## Stored data
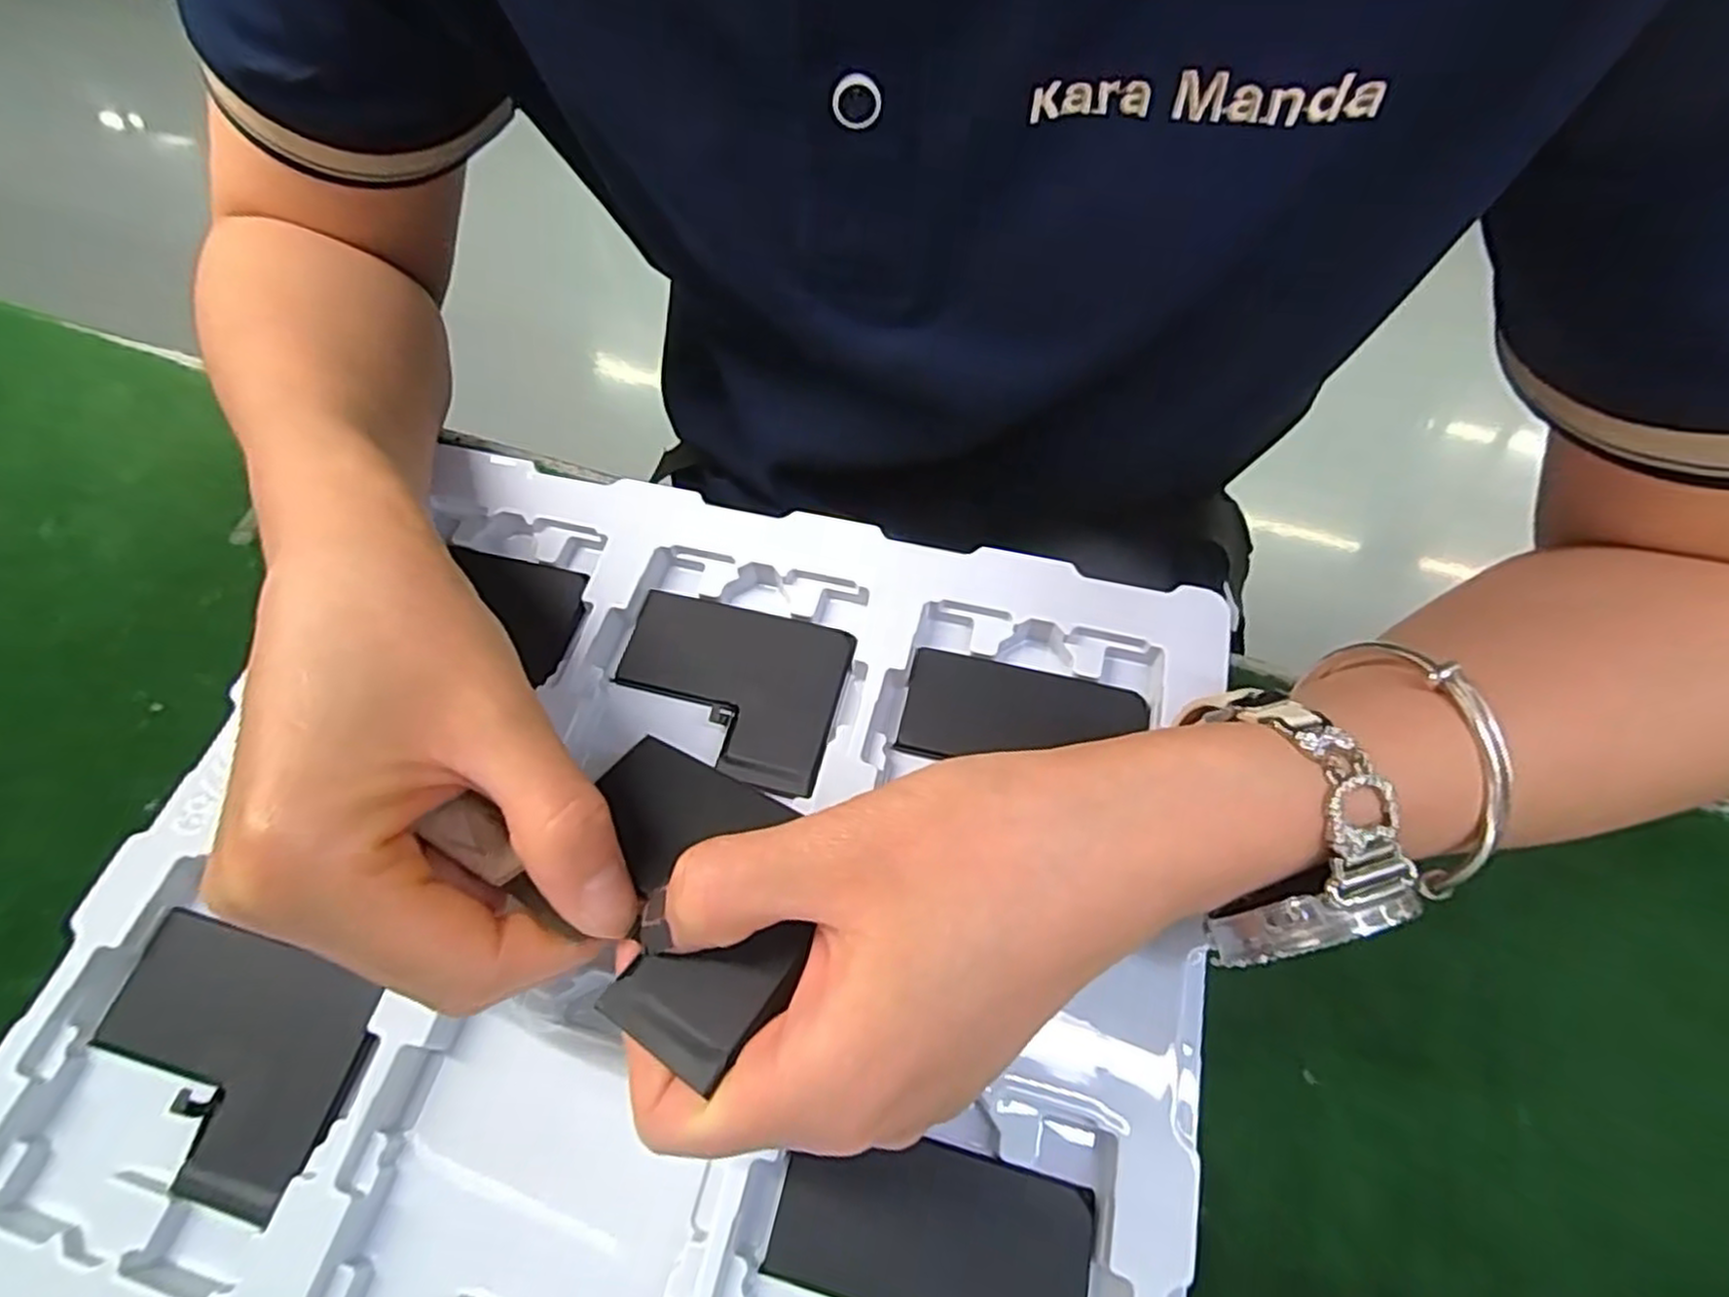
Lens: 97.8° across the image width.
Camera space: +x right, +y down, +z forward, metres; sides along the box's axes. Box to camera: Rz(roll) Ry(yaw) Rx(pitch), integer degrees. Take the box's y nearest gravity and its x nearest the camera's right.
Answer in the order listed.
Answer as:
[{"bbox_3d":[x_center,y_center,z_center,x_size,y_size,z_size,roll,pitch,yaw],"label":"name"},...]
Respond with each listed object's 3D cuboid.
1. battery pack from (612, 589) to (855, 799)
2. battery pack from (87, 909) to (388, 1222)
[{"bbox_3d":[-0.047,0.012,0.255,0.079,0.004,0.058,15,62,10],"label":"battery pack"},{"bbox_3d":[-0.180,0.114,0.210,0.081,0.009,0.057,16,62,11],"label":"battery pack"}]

## Problem requirements
In the entries above, find each line containing the string "roll" and copy it.

## Result
Camera space: +x right, +y down, +z forward, metres; sides along the box's axes. Box to camera: Rz(roll) Ry(yaw) Rx(pitch), integer degrees. Take the box's y nearest gravity and its x nearest the camera's right.
[{"bbox_3d":[x_center,y_center,z_center,x_size,y_size,z_size,roll,pitch,yaw],"label":"name"},...]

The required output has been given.